#### Sağlanan alıntı:
Emsal Mahkeme Kararı İstanbul 1. Asliye Ticaret Mahkemesi 2015/808 E. 2021/205 K. 24.03.2021 T.

Görüntülediğiniz mahkeme kararı henüz kesinleşmemiştir. Yararlı olması amacıyla eklenmiştir.

T.C.
İSTANBUL
1.ASLİYE TİCARET MAHKEMESİ

ESAS NO : 2015/808 Esas
KARAR NO : 2021/205 Karar

DAVA : Tasarrufun İptali (İİK 277 Ve Devamı)
DAVA TARİHİ : 07/06/2011
KARAR TARİHİ : 24/03/2021

Mahkememizde görülmekte olan Tasarrufun İptali (İİK 277 Ve Devamı) davasının yapılan açık yargılaması sonunda,
GEREĞİ DÜŞÜNÜLDÜ:
DAVA/
Davacı vekili dava dilekçesinde özetle; Davacı vekili tarafından verilen dilekçe ile; …’ye devrolunan ve müvekkili tarafından temlik alınan … A.Ş. ile davalılardan … Ltd. Şti. arasında genel kredi sözleşmesi imzalandığı, davalılardan … ve …’nın müşterek borçlu müteselsil kefil olduğu, davalılardan … Ltd. Şti.ne kullandırılan kredilerin ödenmemesi üzerine … 14. İcra Müdürlüğünün … eski … yeni sayılı dosyasıyla icra takibi yapıldığı, müvekkili fonun bu alacağı temlik aldığı, icra takip işlemleri sırasında yapılan araştırmada davalıların alacaklılardan mal kaçırmak kastı ile taşınmaz satışı yaptıklarının görüldüğü iddia edilerek davalılardan … Ltd. Şti. tarafından … ili, … ilçesi, … mevkii, 944 ada, 21 ve 22 parsel sayılı taşınmazların davalı … Tic. Ltd. Şti.’ne davalı … tarafından … ili, … ilkçes,i 2136 ada, 18 parsel üzerindeki 1. Kat, 5 nolu dairenin davalı …’e, … tarafından davalı …’na ve bu davalıdan da diğer davalı…’e satışına ilişkin ve davalılardan …ve … tarafından … ili, … ilçesi, 185 ada, 6 parsel üzerindenki, 1. Kat, 13 nolu bağımsız bölümün davalılardan …’e, bu davalıdan da diğer davalı …’a satışına ilişkin tasarrufların iptaline karar verilmesi istenmiştir.

#### Veri kesiti:

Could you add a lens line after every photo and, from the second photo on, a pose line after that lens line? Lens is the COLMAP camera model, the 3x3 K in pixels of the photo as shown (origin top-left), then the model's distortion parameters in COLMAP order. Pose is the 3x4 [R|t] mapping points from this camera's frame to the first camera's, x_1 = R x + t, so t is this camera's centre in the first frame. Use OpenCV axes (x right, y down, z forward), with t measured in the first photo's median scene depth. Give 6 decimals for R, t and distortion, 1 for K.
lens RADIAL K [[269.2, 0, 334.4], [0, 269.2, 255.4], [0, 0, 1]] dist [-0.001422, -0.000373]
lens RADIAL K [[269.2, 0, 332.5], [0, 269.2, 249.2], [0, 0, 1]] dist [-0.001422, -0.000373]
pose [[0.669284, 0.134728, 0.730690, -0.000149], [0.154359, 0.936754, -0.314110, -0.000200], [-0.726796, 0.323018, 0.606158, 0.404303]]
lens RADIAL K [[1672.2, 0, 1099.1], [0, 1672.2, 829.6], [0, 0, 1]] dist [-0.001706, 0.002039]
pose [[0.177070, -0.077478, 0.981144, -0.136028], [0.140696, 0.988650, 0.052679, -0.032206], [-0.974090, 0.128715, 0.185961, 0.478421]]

* * *

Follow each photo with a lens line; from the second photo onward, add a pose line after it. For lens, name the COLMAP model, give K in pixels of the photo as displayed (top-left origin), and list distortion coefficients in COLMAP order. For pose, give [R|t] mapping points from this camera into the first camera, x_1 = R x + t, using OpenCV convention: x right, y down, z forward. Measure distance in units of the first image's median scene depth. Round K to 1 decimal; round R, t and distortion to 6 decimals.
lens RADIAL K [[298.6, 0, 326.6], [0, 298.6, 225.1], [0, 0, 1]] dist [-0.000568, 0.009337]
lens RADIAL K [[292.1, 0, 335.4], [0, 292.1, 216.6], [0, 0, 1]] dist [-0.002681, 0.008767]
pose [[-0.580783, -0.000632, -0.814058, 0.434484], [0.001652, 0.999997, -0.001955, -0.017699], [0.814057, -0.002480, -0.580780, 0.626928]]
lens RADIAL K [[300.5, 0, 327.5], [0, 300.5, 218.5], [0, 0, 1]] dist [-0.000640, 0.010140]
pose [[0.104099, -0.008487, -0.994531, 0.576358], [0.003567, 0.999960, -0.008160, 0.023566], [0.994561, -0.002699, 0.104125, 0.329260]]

* * *

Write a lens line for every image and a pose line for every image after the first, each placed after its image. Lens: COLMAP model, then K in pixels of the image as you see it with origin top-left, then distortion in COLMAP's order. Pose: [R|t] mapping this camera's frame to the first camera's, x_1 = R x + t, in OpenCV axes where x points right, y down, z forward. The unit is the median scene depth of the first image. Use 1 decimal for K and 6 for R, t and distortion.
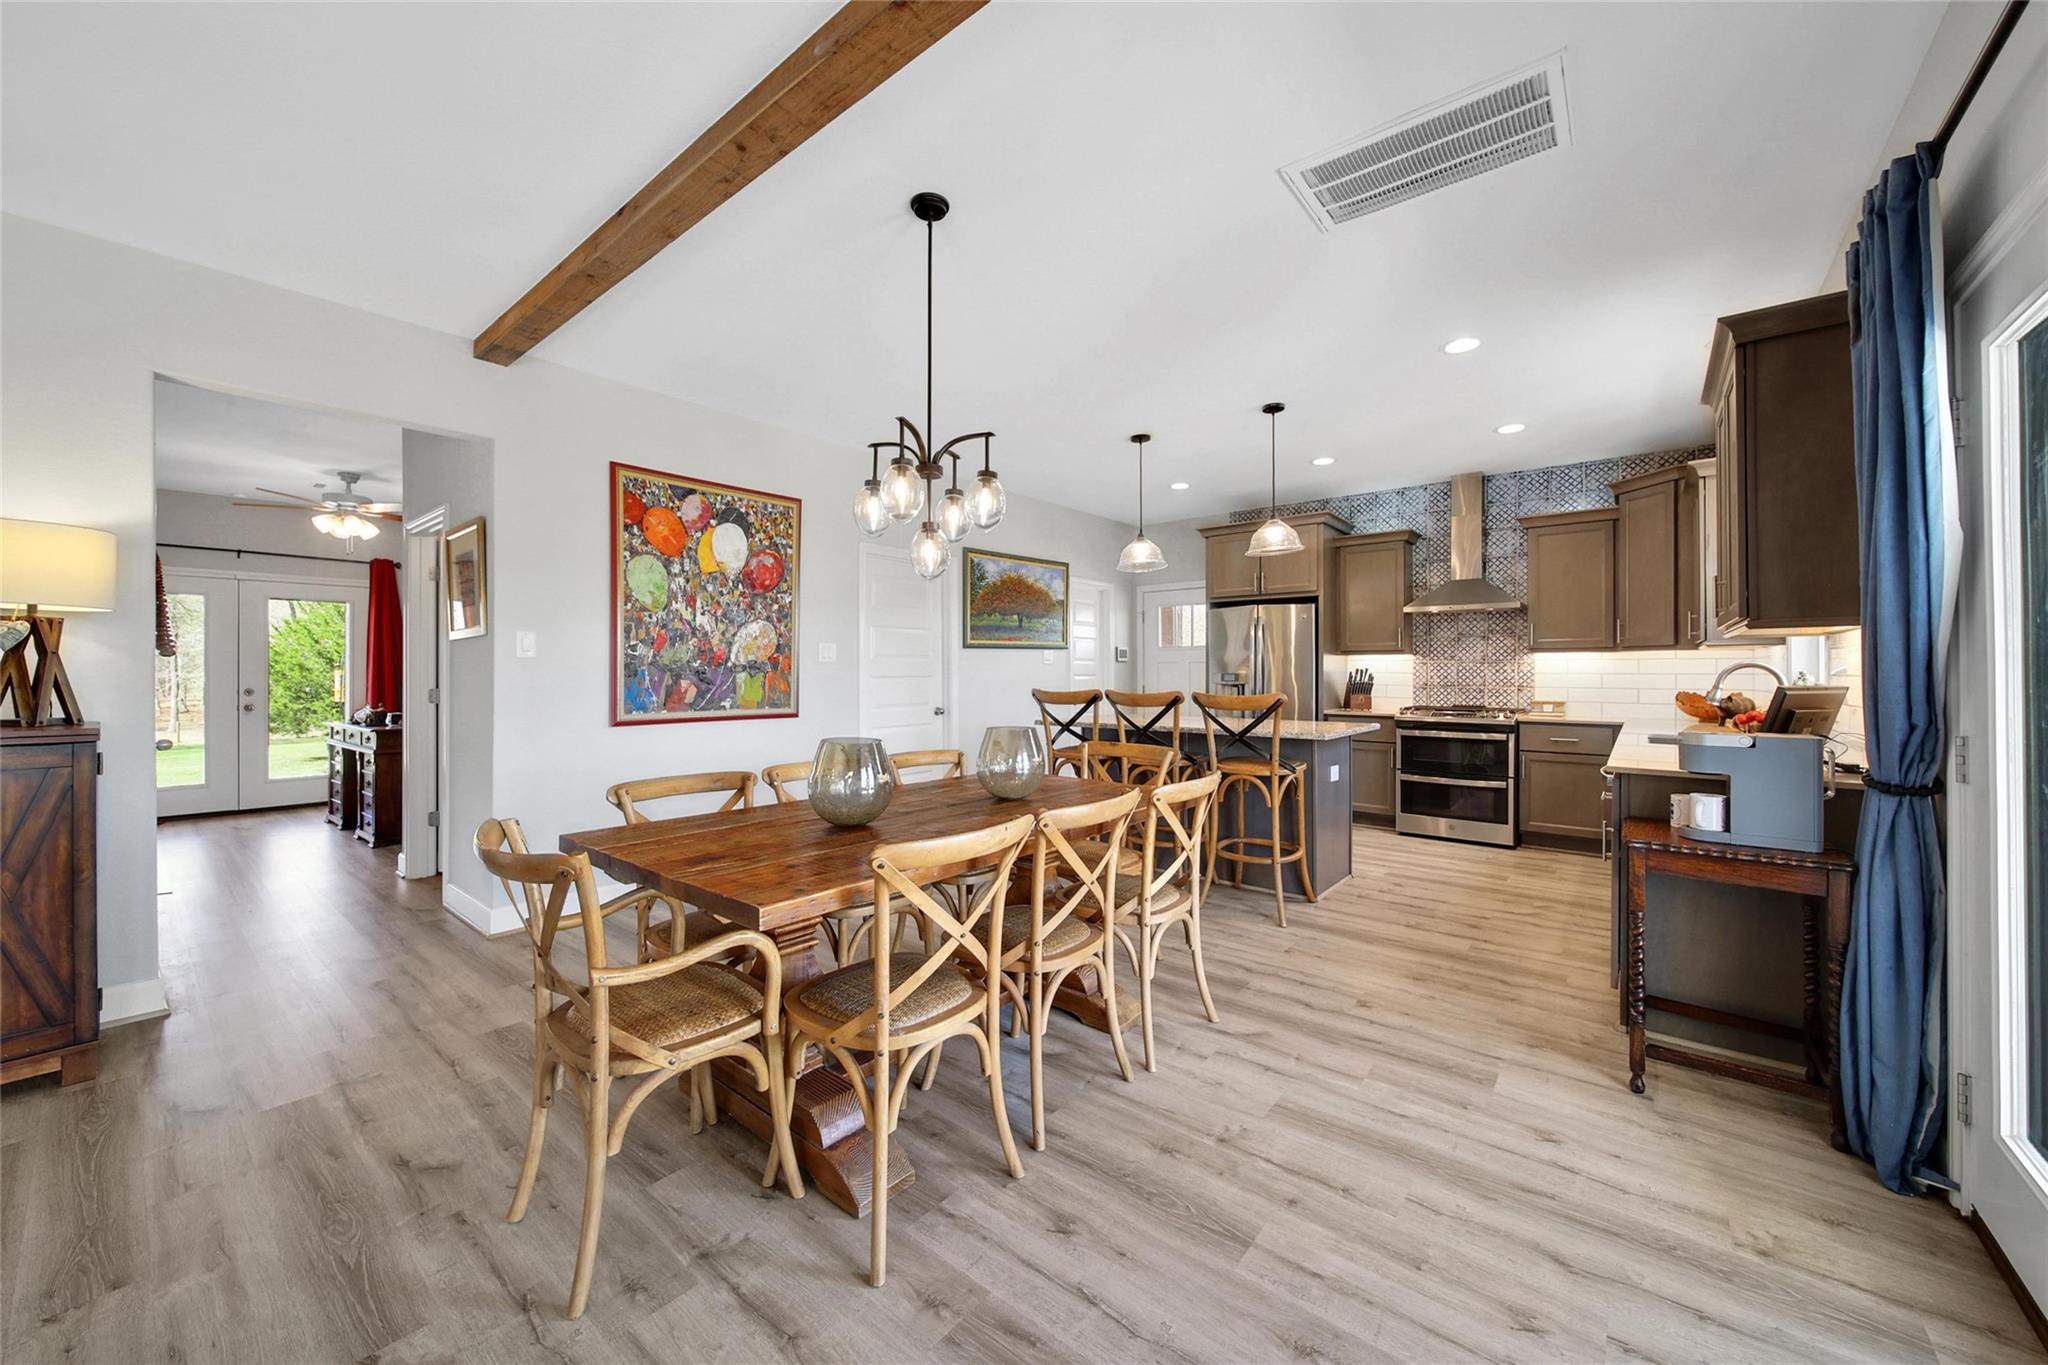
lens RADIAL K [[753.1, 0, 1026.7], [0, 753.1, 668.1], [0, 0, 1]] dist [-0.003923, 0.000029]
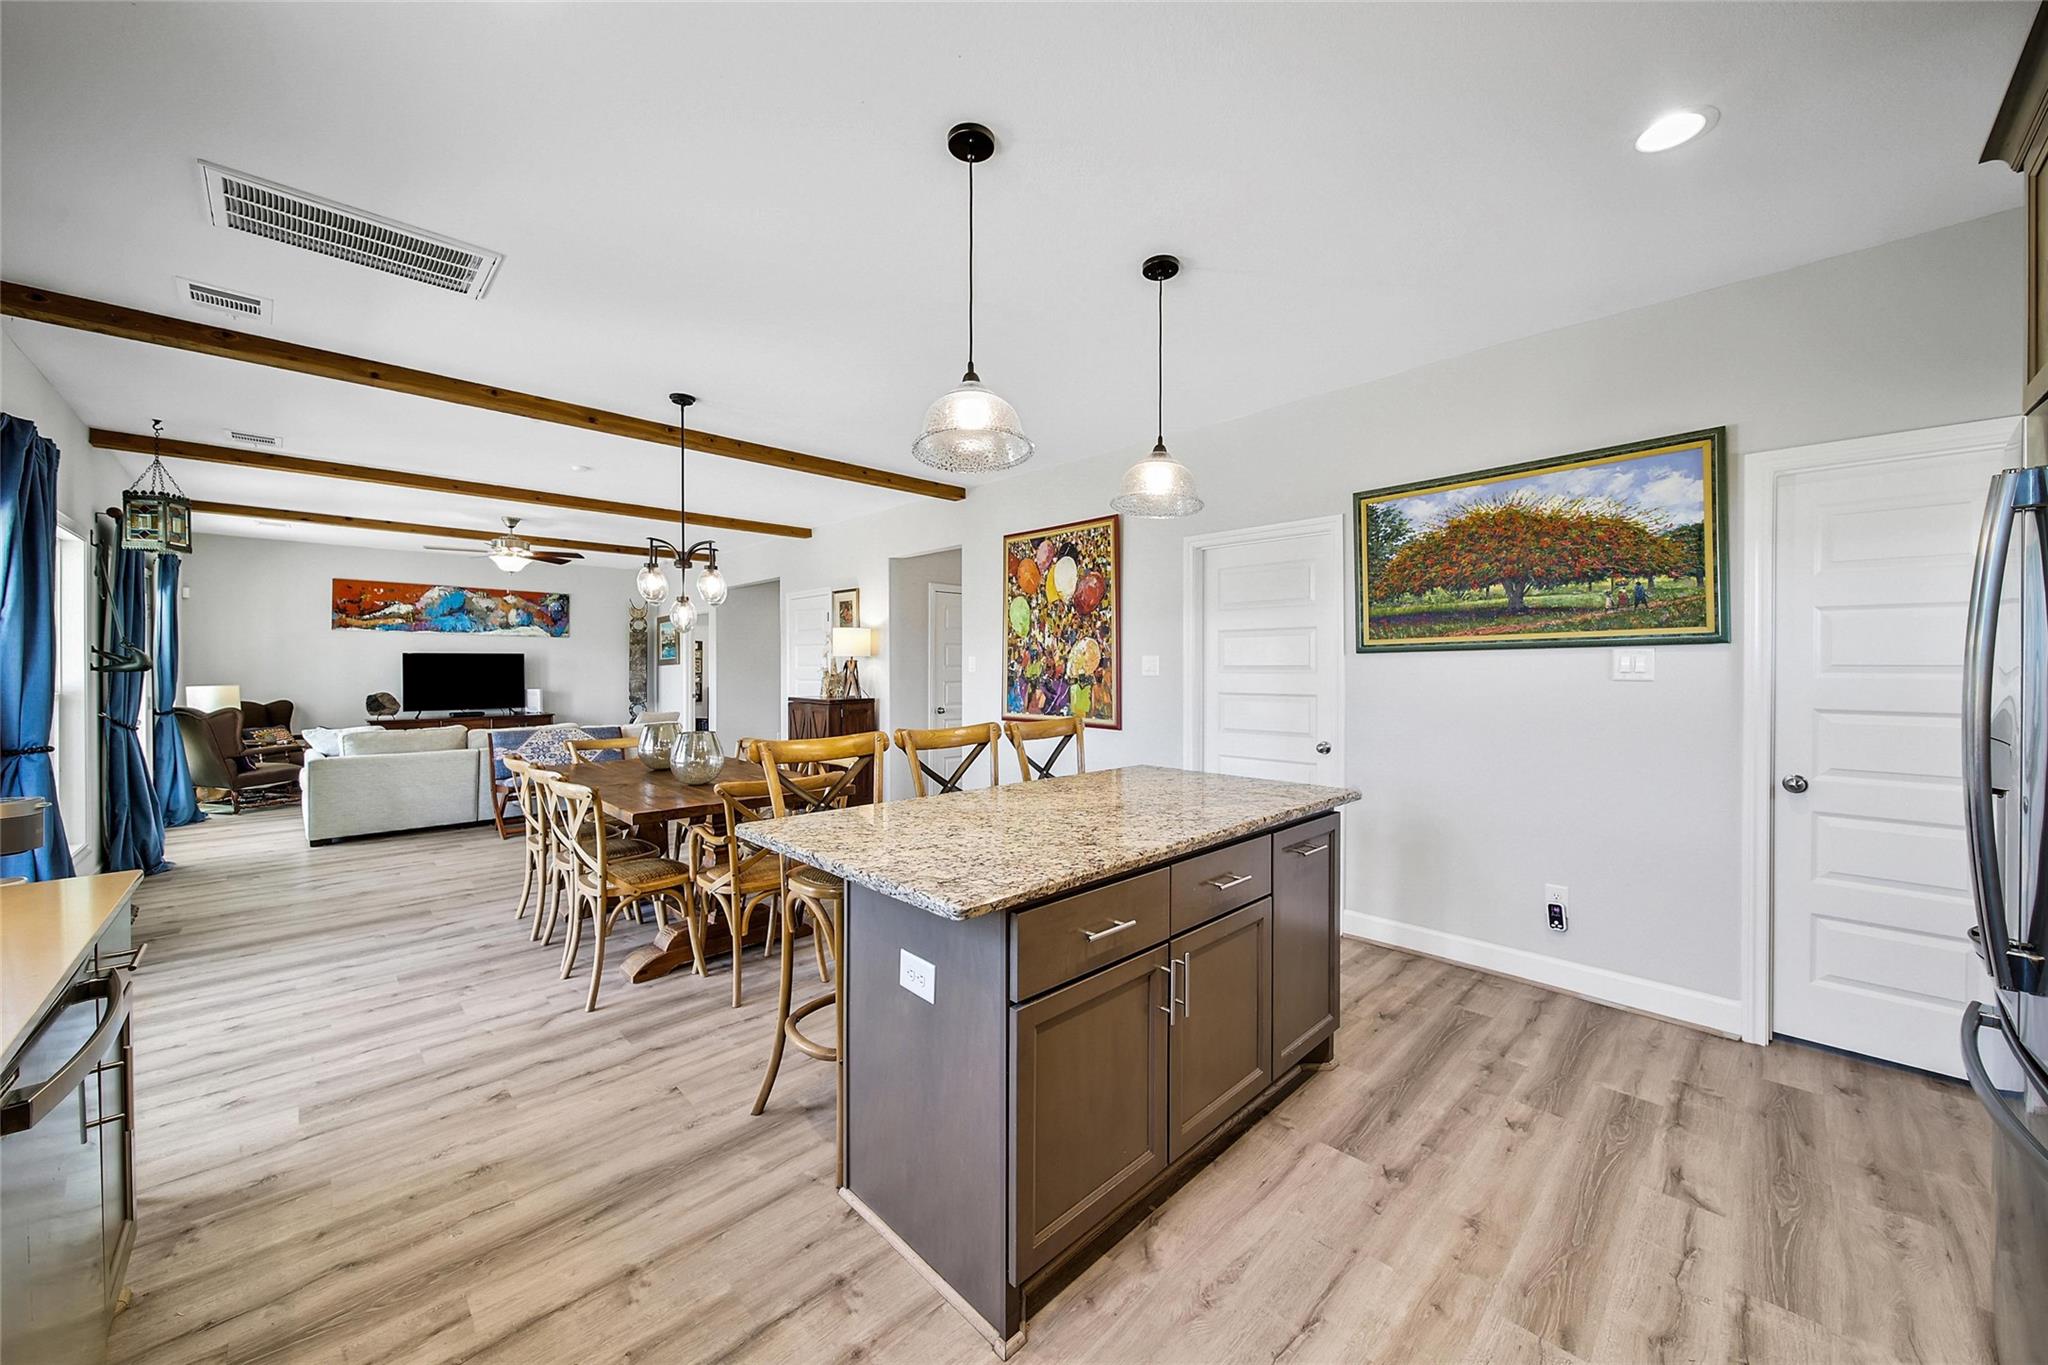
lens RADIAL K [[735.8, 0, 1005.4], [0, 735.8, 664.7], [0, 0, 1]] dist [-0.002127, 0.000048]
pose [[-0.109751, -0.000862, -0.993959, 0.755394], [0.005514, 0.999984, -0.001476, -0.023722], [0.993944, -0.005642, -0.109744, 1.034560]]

#### Göreviniz:
Tasarrufun iptali davasına ait mahkeme kararını son cümleden sonra devralın ve yazmayı sürdürün. Satırların metinle hiçbir bağlantısı yoktur.

#### Sonuç aşağıda:
SAVUNMA/
Dahili dava edilen …Ltd. Şti vekili dahili dava dilekçesine verdiği cevap dilekçesinde özetle; dava konusu 944 ada 21 ve 22 nolu parsellerin 07/04/2010 tarihinde kendilerine tapudan resmi senetle satıldığını ve ancak iş bu davanın 19/04/2018 tarihinde kendilerine yöneltildiğini, davacı borçluyu ızrar kasıtları olmadığı gibi bunu bilebilecek durumda da olmadıklarını, bundan da öte taşınmazların 19/04/2010 tarihinde kendilerine satılmasına rağmen İİK m.284’de öngörülen 5 yıllık hak düşürücü sürenin dolmasından çok sonra 19/04/2018 tarihinde iş bu davanın kendilerine yöneltildiğini bu nedenle davanın hak düşürücü süre nedeniyle kendileri bakımından reddini talep etmişlerdir.
DELİLLER VE GEREKÇE/
Dava, İİK m.277 v.d kapsamında açılmış tasarrufun iptali davasıdır.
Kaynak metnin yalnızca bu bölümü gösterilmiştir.